Edito

Rentrée, une de plus. Cette fois, nous voilà aux prises avec la vitalité des deux fleuves girondins ; ou plutôt avec quelques fragments de leurs géographies. Celles qui, deux fois par jour, sont l’impuissant témoin de la lutte entre l’eau descendue des montagnes et la furie maritime des « chevaux de la mer » que chantait Ferré sur des paroles du Bordelais Caussimon. 

Cette magnitude invulnérable de l’Atlantique, manifestée si loin de l’embouchure, tant sur la Dordogne que sur la Garonne n’est pourtant un objet de fascination que pour les pêcheurs, les marins et les planchistes. Les promeneurs qui baguenaudent sur les quais de Bordeaux sont moins touchés que les poètes par le signe de ce bouillonnement conquérant. Il est vrai que, selon les heures et les saisons, le marnage est, à Bordeaux, plus ou moins théâtral. On n’est pas dans la baie du Mont Saint-Michel, même si, lorsque sonne le moment des équinoxes, l’alarme du mascaret vient rappeler que le dieu Neptune est bien la divinité régnante sur la planète bleue même si celle-ci se nomme… Terre et pas Océan. 

Cette remontée d’eau saumâtre rabat le caquet de nos deux grands cours d’eau et leur prouve qu’il n’est nulle force qui soit invincible. Pourtant, pendant des dizaines et des dizaines de lieues, ils règnent en divinités. À tel point qu’entre Agen et Marmande, le fleuve venu d’Espagne est bien plus qu’un cours d’eau. Il est une personne. Un être vivant. L’Agenais Michel Serres n’était pas le dernier à l’interpeller, ainsi quand il allait « saluer Garonne ». Par ses excès légendaires, par le paysage qu’il marque, par l’obstacle qu’il constitue, mais aussi par sa richesse alluviale, le grand fleuve s’inscrit tellement dans la vie de la vallée qu’il est devenu un être à part entière ; il a même sa plaque, Rue Garonne, à Agen, comme une gloire locale. Preuve que sa prégnance reste inscrite dans la mémoire commune de la vallée, quand bien même le temps n’est plus, c’est tant mieux, des immenses et mortelles crues.

 

Curieusement, arrivant dans notre département avant de rencontrer la Dordogne et de devenir Gironde la belle Aranaise a perdu cet affect respectueux. Sans doute parce que son eau se métisse en panachant ses argiles d’eaux pyrénéennes et du Massif Central avec le flot salé remonté par la force océane. La Dordogne, dont la relation avec les domaines qu’elle traverse est plus apaisée, n’a pas eu droit à cette relation quasi charnelle avec les terriens qui demeurent sur ses rives : elle participe à la beauté de ses alentours plus

qu’elle ne les inquiète et reste un élément du paysage, vénéré faute d’être craint. 

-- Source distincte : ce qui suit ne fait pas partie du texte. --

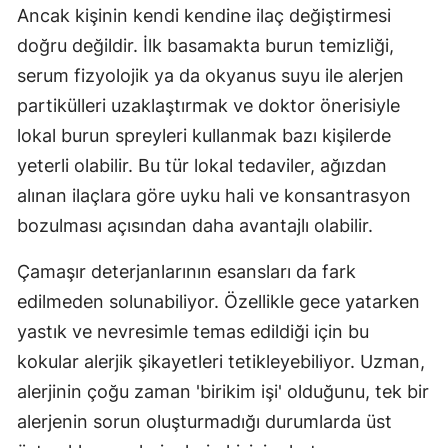
Ancak kişinin kendi kendine ilaç değiştirmesi
Yozgat
doğru değildir. İlk basamakta burun temizliği,
serum fizyolojik ya da okyanus suyu ile alerjen
Zonguldak
partikülleri uzaklaştırmak ve doktor önerisiyle
Aksaray
lokal burun spreyleri kullanmak bazı kişilerde
Bayburt
yeterli olabilir. Bu tür lokal tedaviler, ağızdan
alınan ilaçlara göre uyku hali ve konsantrasyon
Karaman
bozulması açısından daha avantajlı olabilir.
Kırıkkale
Çamaşır deterjanlarının esansları da fark
Batman
edilmeden solunabiliyor. Özellikle gece yatarken
Şırnak
yastık ve nevresimle temas edildiği için bu
kokular alerjik şikayetleri tetikleyebiliyor. Uzman,
Bartın
alerjinin çoğu zaman 'birikim işi' olduğunu, tek bir
Ardahan
alerjenin sorun oluşturmadığı durumlarda üst
Iğdır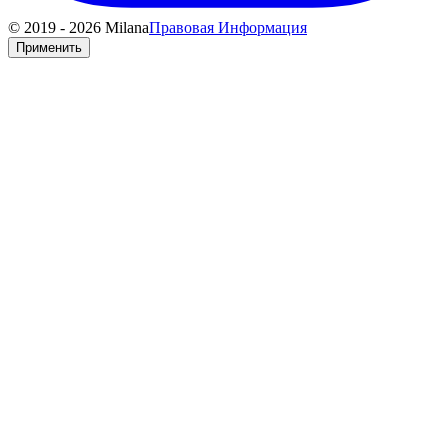
© 2019 - 2026 Milana
Правовая Информация
Применить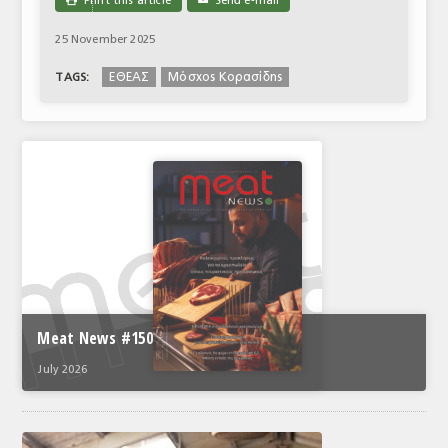
Print this article
Send e-mail

✉
25 November 2025
ΕΘΕΑΣ
Μόσχος Κορασίδης
TAGS:
Meat News #150
July 2026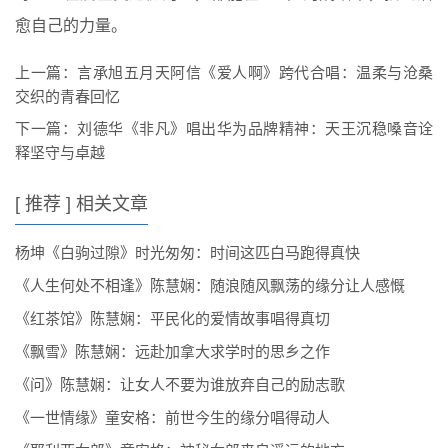
愈自己的力量。
上一篇：
言承旭五月天阿信《爱人啊》跨代合唱：温柔与沧桑
交织的青春回忆
下一篇：
刘德华《非凡》唱出华为品牌精神：天王沉稳嗓音诠
释坚守与卓越
[ 推荐 ] 相关文章
杨坤《白驹过隙》时光匆匆：时间这匹白马跑得真快
《人生何处不相逢》陈慧娴：随浪随风飘荡的缘分让人感慨
《红茶馆》陈慧娴：平民化的爱情故事唱得真切
《飘雪》陈慧娴：远赴加拿大求学时的思乡之作
《问》陈慧娴：让女人不要为谁放弃自己的励志歌
《一世情缘》童安格：前世今生的缘分唱得动人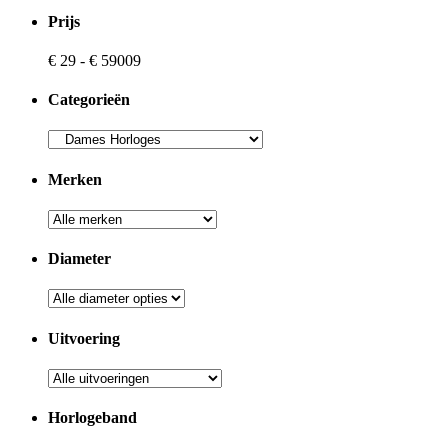
Prijs
€
29
-
€
59009
Categorieën
Merken
Diameter
Uitvoering
Horlogeband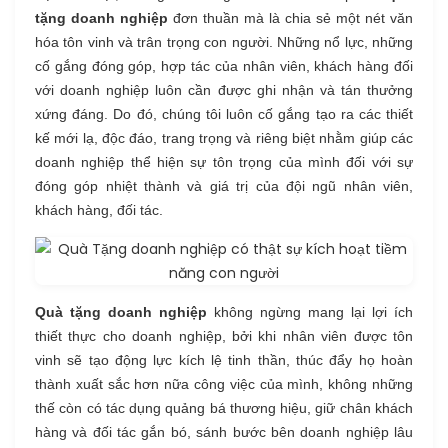
tặng doanh nghiệp
đơn thuần mà là chia sẻ một nét văn
hóa tôn vinh và trân trọng con người. Những nổ lực, những
cố gắng đóng góp, hợp tác của nhân viên, khách hàng đối
với doanh nghiệp luôn cần được ghi nhận và tán thưởng
xứng đáng. Do đó, chúng tôi luôn cố gắng tạo ra các thiết
kế mới lạ, độc đáo, trang trọng và riêng biệt nhằm giúp các
doanh nghiệp thể hiện sự tôn trọng của mình đối với sự
đóng góp nhiệt thành và giá trị của đội ngũ nhân viên,
khách hàng, đối tác.
Quà tặng doanh nghiệp
không ngừng mang lại lợi ích
thiết thực cho doanh nghiệp, bởi khi nhân viên được tôn
vinh sẽ tạo động lực kích lệ tinh thần, thúc đẩy họ hoàn
thành xuất sắc hơn nữa công việc của mình, không những
thế còn có tác dụng quảng bá thương hiệu, giữ chân khách
hàng và đối tác gắn bó, sánh bước bên doanh nghiệp lâu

Et la marée dans cette histoire ? Elle n’a pas, comme souvent sur les rivages maritimes, une influence décisive sur notre climat. Nul Bordelais ne pense à regarder les horaires du flot, du jusant ou de l’étale, avant de sortir sur les quais et de choisir entre chapeau de soleil et parapluie. 

De même, parce que contrairement aux Anciens, nous avons perdu le sens des symboles, nous ne prêtons pas garde à ce beau signal qu’envoie la marée, toutes les 12 h 25. Non point celui, lassant, ennuyeux de la régularité définitive des faits naturels. Mais au contraire, l’affirmation que n’est jamais acquis, ni à l’homme, ni aux éléments naturels. La preuve en est deux fois par jour pour nos fleuves. Leur triomphe dans la bataille de l’océan contre l’eau douce est en effet réversible, sans cesse gagné, sans cesse perdu. Garonne et Dordogne, petits fleuves à l’échelle de la planète feignent de surclasser la force atlantique alors même que c’est elle qui se retire et leur laisse la place. Mais qu’importe. Avec une exagération méditerranéenne, les Girondins ont inventé le terme d’Entre-Deux-Mers afin de prétendre que, loin des abysses maternels, l’Atlantique enserre de ses griffes une portion de terroir viticole. Petite victoire. Entre ces deux présumées mers, c’est bien le terroir qui l’emporte, pour le plaisir des gourmets sinon celui des marins.